By Lillian Dell’Aquila Cannon
In thinking about circumcision, I am often reminded that no parent has their child circumcised with the intent of hurting him. They always have the best intentions, often thinking that circumcision is vital to prevent infection or to cement paternal bonding or social status.
Sometimes, however, the circumcision results in greater than normal harm to the child, though this harm is often not seen until adulthood. To what am I referring? Sexual harm, of course. The very nature of circumcision as a modification of our most private parts means that the harms are rarely recognized, and even more rarely discussed. Adult men usually have not seen very many other penises in real life, let alone discussed how they feel or function. They definitely are not discussing any of this with their parents, and even if they did, it is too late to do anything about it. There is a feedback disconnect. Unlike when choosing a car seat or stroller, an expectant parent cannot just go onto Amazon.com and look up reviews of circumcision. Most circumcised men never experienced being intact, so they have no basis of comparison. Men who were harmed by circumcision are often not likely to even recognize the harm as stemming from their circumcision, nor are they very willing to discuss it. We humans are all narcissists, and we think that how we experience the world is universal.
In addition, most of the common types of sexual harm are considered normal in our circumcising culture. Intact penises do not require lubrication for masturbation or handjobs. Intact penises do not chafe or dry out the vagina during sex. Intact penises don’t require a lot of hard pounding in order to reach orgasm. Though many Americans think these are all normal parts of male sexuality, they are not. For a really illuminating look into intact vs. circumcised sex, take a look at the O’Hara’s amazing site Sex as Nature Intended It. Or, just watch any porn film with an intact man. (Even American porn films feature more and more intact actors, since circumcision rates in California are the lowest in the country and have been for a long time.) Seeing the foreskin easily slide back and forth over the erect penis makes painfully clear what most circumcised men are missing. Here is a page of animated gifs to help you understand.

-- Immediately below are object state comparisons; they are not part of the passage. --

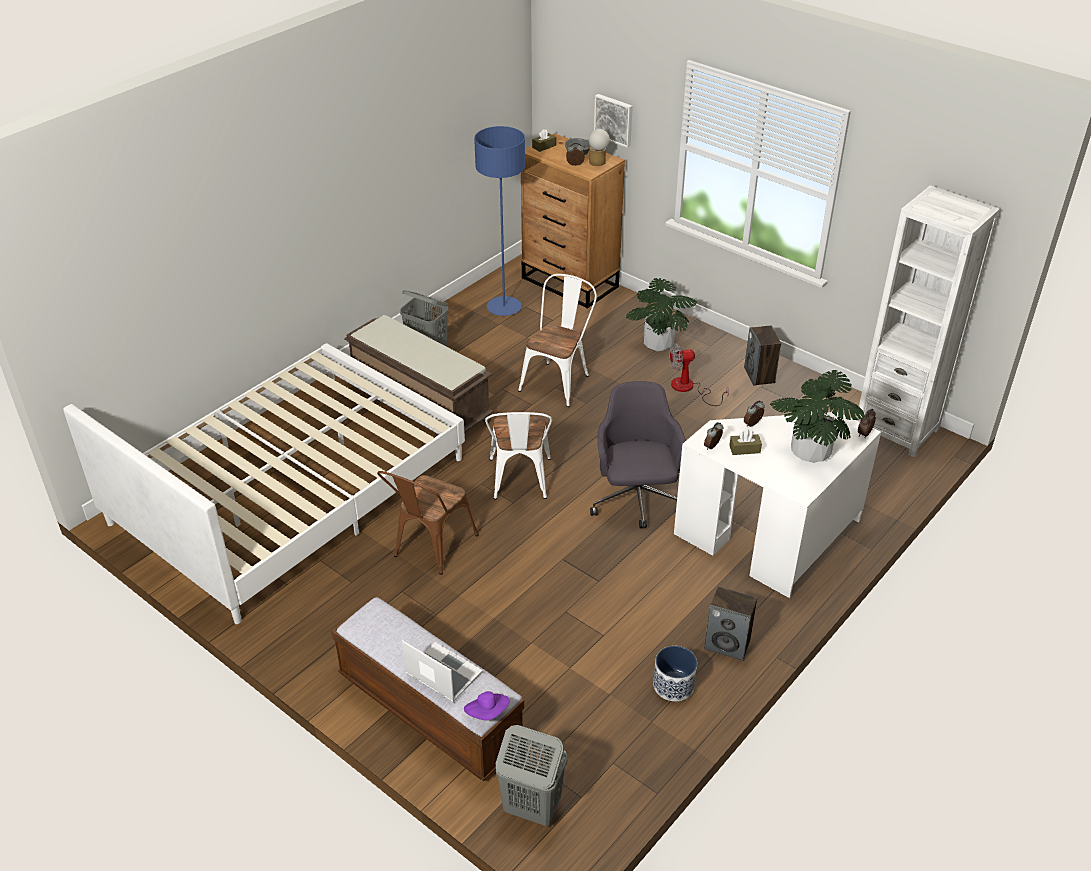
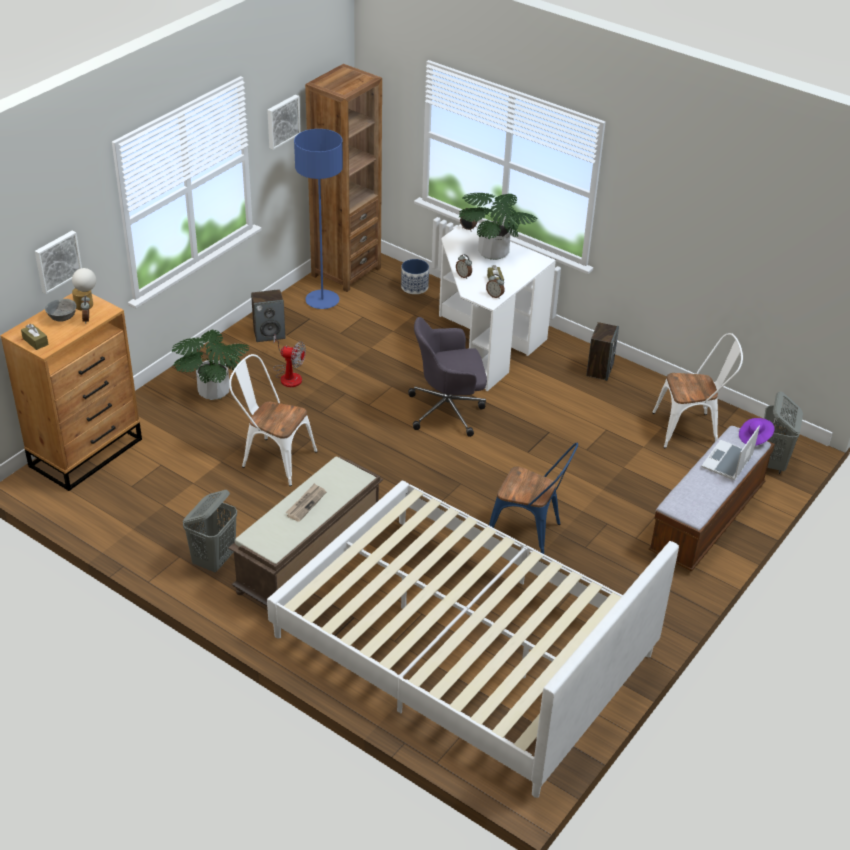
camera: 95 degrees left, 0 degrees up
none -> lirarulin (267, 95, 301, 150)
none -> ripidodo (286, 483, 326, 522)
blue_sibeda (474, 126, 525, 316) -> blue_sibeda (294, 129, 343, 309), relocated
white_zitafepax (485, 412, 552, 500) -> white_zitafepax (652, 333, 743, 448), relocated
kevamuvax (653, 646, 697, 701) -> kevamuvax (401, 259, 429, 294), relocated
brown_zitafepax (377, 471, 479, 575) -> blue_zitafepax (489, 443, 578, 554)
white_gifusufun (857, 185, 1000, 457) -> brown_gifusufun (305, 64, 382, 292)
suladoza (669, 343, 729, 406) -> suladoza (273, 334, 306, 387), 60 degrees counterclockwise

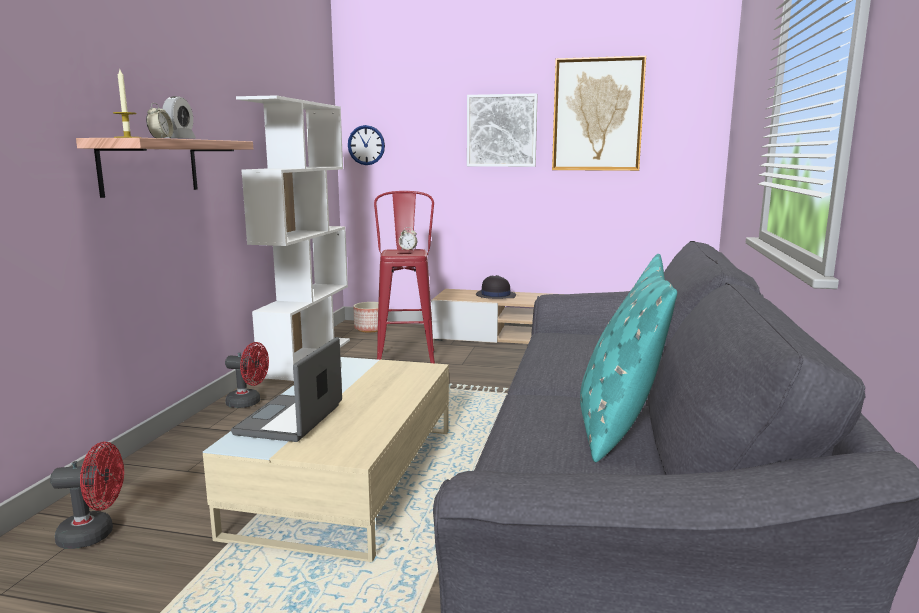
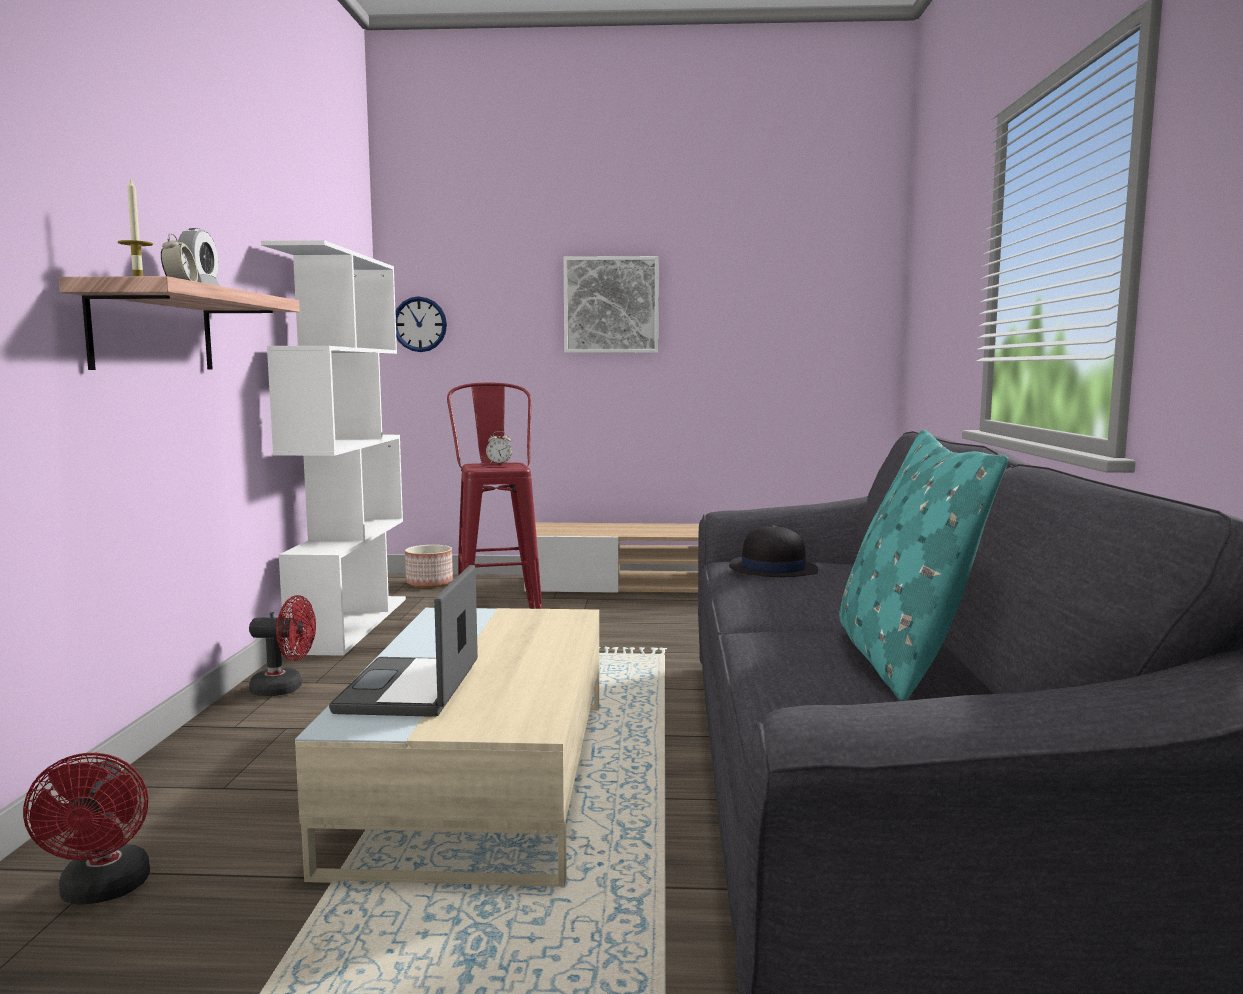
camera: 10 degrees left, 5 degrees down
lirarulin (552, 56, 646, 171) -> none
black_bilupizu (476, 275, 516, 299) -> black_bilupizu (729, 525, 818, 577), relocated
red_suladoza (50, 442, 124, 549) -> red_suladoza (23, 753, 150, 905), 90 degrees clockwise

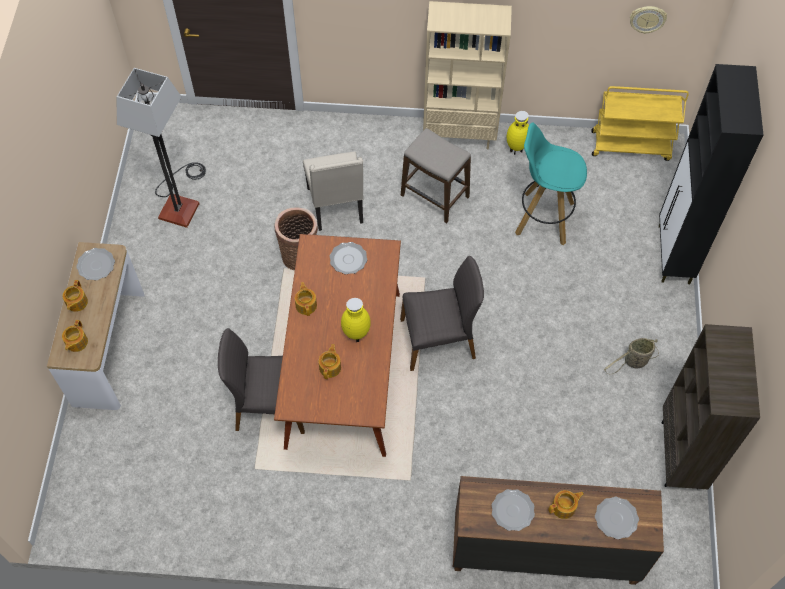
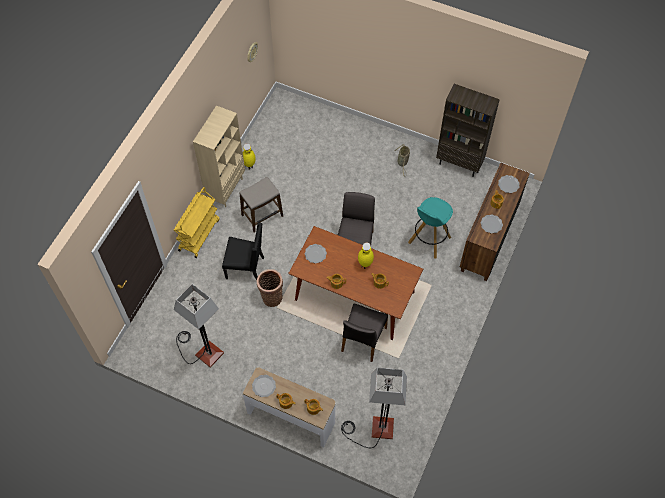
camera: 70 degrees left, 0 degrees up
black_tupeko (659, 64, 763, 284) -> none
none -> sibeda (341, 368, 407, 448)
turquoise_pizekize (515, 122, 587, 245) -> turquoise_pizekize (408, 197, 453, 258), relocated
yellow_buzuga (591, 86, 689, 161) -> yellow_buzuga (174, 187, 220, 258), relocated
beige_zitafepax (303, 151, 363, 231) -> black_zitafepax (222, 223, 264, 280)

Because of this confluence of factors, it is very rare that an expectant parent would know a man who was severely sexually damaged by circumcision, but they exist. In studying circumcision, I have met many men (and their partners) who were harmed by their circumcisions. The form of the damage varies, but usually includes pain during sex and/or difficulty or impossibility in achieving orgasm. Dr. Paul Tinari (forcibly circumcised as a child) discusses some of his sexual problems caused by circumcision in this Cut Tour podcast. His circumcision left him with so little skin on his penis that every erection was painful and drew the skin at the base of his penis onto the shaft. This meant that when he was erect, the skin of his penis was hairy, which was painful for his partners. This is actually a very common result of circumcision, but it is not normal. The shaft of the penis is not meant to be hairy, and erections should not cause pain because the skin is stretched so tight.
Circumcision survives because we do not discuss such things, but we need to. As a parent, my goal is to do my absolute best by my child. If I knew that something I intended to do might ruin my child’s sex life, I would be obligated to avoid it. In defending circumcision, some might say that “fitting in” or “matching dad” is worth the risk of severe sexual dysfunction, but that is not the parent’s decision to make. The harms and benefits will be borne by the child alone; thus he alone should make the decision.
Parents, listen up:
You want to do right by your son. You want to give him the best start in life. You think that circumcision is an important part in that, because you have been told that circumcision makes the penis better, prettier, cleaner, healthier and more attractive to women. But circumcision won’t do this. He might match you or other boys at school, but he will very likely suffer the standard package of sexual dysfunction: difficulty masturbating, the necessity of artificial lube, earlier impotence, dissatisfied partners. On top of that, he might be one of the really lucky men whose sexuality is completely destroyed by circumcision, men like Dr. Tinari, who until his restoration experienced sex as simply painful for him and his partners. You don’t want this for your child, do you?